To train a ControlNet model, run the following command:

python src/controlnet_image_generator/train.py \
  --pretrained_model_name_or_path="stabilityai/stable-diffusion-2-1" \
  --dataset_name="huggingface/controlnet-dataset" \
  --output_dir="controlnet_output" \
  --resolution=512 \
  --train_batch_size=4 \
  --num_train_epochs=3 \
  --learning_rate=1e-5 \
  --validation_prompt="A cat sitting on a chair" \
  --validation_image="path/to/conditioning_image.png" \
  --push_to_hub \
  --hub_model_id="your-username/controlnet-model"
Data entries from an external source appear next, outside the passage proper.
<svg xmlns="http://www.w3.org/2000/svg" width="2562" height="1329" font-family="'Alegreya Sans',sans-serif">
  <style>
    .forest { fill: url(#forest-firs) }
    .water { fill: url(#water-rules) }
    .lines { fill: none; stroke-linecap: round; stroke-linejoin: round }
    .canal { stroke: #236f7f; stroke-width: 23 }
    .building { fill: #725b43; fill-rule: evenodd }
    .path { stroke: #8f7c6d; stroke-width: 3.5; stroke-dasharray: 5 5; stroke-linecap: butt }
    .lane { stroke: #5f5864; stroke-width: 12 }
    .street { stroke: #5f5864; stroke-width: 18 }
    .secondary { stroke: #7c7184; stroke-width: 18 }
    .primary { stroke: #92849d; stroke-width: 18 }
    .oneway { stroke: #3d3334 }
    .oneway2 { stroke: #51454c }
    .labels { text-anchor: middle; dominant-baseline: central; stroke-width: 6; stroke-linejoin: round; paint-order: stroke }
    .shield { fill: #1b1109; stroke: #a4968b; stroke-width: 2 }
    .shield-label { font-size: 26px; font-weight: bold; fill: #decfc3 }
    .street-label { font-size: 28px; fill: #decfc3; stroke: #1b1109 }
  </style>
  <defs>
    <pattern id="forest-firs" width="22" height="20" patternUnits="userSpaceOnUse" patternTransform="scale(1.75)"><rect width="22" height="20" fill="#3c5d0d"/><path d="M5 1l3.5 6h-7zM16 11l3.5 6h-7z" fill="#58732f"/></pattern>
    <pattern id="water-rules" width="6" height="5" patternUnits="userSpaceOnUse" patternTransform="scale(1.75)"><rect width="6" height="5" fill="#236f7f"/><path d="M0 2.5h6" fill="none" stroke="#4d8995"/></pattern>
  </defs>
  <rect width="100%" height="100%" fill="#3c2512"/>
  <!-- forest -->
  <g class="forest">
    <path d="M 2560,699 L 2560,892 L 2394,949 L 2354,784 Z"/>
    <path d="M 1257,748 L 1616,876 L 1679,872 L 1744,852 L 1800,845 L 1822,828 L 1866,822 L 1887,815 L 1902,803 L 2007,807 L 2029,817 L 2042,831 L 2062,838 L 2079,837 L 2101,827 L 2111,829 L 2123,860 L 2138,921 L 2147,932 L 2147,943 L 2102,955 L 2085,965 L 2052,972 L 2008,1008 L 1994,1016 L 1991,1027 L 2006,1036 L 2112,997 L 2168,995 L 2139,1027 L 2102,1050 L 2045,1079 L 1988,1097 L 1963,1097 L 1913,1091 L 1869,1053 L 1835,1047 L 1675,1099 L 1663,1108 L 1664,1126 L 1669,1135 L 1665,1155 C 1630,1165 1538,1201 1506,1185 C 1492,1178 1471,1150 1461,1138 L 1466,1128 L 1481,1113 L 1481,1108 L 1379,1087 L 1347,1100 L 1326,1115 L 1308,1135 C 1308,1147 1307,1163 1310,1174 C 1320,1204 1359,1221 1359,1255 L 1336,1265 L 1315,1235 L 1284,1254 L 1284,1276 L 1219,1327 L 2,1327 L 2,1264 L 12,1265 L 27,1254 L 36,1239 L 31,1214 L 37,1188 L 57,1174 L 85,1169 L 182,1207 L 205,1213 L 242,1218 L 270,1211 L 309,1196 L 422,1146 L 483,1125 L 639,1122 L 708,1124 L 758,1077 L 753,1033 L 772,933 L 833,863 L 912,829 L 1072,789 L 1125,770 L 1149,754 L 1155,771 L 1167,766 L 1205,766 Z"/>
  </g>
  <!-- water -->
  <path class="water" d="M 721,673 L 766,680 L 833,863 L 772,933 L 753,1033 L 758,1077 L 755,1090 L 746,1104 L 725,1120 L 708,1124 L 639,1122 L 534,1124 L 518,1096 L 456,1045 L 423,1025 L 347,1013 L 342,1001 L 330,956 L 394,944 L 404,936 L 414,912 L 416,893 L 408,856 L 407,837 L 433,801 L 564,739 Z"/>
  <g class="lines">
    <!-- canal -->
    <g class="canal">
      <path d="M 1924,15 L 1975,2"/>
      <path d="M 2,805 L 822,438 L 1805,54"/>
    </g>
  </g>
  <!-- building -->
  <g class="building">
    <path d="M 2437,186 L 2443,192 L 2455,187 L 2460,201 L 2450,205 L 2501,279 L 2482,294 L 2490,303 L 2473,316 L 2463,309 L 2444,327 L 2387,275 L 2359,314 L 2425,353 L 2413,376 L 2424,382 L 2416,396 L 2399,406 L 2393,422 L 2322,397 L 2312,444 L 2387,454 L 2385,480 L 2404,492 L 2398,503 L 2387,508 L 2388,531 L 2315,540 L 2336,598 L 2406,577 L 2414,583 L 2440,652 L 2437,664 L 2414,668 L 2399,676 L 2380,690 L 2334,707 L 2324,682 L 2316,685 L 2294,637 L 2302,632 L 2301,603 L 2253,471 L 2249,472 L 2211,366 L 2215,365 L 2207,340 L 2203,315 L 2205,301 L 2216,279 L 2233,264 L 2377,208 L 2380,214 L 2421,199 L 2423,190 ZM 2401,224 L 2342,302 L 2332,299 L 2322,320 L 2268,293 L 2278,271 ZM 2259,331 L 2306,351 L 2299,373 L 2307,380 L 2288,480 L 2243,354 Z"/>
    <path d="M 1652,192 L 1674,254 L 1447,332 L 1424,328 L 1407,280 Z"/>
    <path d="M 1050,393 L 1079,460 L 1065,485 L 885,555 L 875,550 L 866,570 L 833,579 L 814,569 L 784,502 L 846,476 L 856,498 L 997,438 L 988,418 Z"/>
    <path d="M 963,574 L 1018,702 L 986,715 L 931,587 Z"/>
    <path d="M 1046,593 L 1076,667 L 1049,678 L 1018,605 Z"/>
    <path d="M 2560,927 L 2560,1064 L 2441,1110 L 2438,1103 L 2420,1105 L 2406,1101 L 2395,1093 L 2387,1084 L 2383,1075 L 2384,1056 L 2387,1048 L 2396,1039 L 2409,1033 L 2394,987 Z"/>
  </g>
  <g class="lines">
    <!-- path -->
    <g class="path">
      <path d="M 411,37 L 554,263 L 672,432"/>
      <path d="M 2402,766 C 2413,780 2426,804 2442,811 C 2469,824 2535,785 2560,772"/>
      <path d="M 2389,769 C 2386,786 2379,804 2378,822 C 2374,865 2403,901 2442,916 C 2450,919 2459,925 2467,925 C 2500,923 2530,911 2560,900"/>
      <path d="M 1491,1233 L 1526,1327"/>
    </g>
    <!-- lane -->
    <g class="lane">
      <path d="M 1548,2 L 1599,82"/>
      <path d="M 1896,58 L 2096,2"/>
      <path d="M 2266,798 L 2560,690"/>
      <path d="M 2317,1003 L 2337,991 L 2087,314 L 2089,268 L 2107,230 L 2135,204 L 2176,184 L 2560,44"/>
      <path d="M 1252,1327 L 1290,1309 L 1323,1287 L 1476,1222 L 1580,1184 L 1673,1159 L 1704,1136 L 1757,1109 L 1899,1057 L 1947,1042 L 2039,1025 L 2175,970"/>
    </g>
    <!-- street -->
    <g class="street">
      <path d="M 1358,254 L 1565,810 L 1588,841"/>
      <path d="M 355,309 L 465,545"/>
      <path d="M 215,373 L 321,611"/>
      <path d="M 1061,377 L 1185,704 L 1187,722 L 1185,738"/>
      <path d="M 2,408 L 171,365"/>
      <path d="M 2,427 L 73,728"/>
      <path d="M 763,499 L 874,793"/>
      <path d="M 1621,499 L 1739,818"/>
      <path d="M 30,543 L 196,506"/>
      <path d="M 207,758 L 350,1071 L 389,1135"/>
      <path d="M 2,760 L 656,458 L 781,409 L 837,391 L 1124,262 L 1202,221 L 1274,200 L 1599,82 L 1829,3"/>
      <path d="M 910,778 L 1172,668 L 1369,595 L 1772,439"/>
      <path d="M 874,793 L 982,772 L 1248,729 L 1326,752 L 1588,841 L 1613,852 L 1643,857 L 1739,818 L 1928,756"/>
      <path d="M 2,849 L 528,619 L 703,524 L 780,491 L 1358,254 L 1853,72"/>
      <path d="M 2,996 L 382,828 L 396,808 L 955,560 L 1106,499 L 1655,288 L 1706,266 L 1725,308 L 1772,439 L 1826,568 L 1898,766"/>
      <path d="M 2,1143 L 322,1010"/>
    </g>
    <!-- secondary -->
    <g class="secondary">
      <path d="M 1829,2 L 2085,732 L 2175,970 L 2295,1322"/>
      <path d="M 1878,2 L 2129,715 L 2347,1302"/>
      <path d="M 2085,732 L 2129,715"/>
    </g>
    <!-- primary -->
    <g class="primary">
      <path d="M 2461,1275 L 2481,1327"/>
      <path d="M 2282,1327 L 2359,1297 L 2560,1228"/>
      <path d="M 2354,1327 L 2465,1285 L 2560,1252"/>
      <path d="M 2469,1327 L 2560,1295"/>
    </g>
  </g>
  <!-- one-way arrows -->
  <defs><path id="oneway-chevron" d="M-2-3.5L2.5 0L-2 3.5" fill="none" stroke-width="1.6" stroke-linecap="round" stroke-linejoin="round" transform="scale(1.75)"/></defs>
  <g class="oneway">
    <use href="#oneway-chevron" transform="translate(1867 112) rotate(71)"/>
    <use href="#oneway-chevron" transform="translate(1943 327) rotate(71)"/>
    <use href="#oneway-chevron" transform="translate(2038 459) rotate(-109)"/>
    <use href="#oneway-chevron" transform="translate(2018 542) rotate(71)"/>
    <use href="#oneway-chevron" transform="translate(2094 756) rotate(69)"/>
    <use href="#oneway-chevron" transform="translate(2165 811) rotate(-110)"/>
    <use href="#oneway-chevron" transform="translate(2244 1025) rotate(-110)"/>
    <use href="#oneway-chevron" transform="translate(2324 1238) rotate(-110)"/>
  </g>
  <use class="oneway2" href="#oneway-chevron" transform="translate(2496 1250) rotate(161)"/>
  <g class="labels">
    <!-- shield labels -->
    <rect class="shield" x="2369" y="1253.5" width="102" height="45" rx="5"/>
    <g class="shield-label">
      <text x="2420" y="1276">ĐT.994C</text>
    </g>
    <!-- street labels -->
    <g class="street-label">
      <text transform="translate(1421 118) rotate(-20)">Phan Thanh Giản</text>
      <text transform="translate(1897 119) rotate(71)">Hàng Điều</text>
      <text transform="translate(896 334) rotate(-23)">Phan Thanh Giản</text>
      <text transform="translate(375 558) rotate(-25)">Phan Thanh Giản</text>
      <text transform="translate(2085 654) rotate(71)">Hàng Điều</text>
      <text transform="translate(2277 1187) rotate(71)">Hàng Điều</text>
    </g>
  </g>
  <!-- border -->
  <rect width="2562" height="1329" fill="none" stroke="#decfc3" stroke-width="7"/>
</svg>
This command trains a ControlNet model using the Stable Diffusion 2.1 pretrained model, a specified dataset, and logs results to the HuggingFace Hub.

Notes

  • Ensure the dataset contains columns for target images, conditioning images, and captions as specified by image_column, conditioning_image_column, and caption_column.
  • The resolution must be divisible by 8 to ensure compatibility with the VAE and ControlNet encoder.
  • Mixed precision training (fp16 or bf16) can reduce memory usage but requires compatible hardware.
  • Validation images and prompts must be provided in matching quantities or as single values to be reused.

For further details, refer to the source scripts or the HuggingFace Diffusers documentation.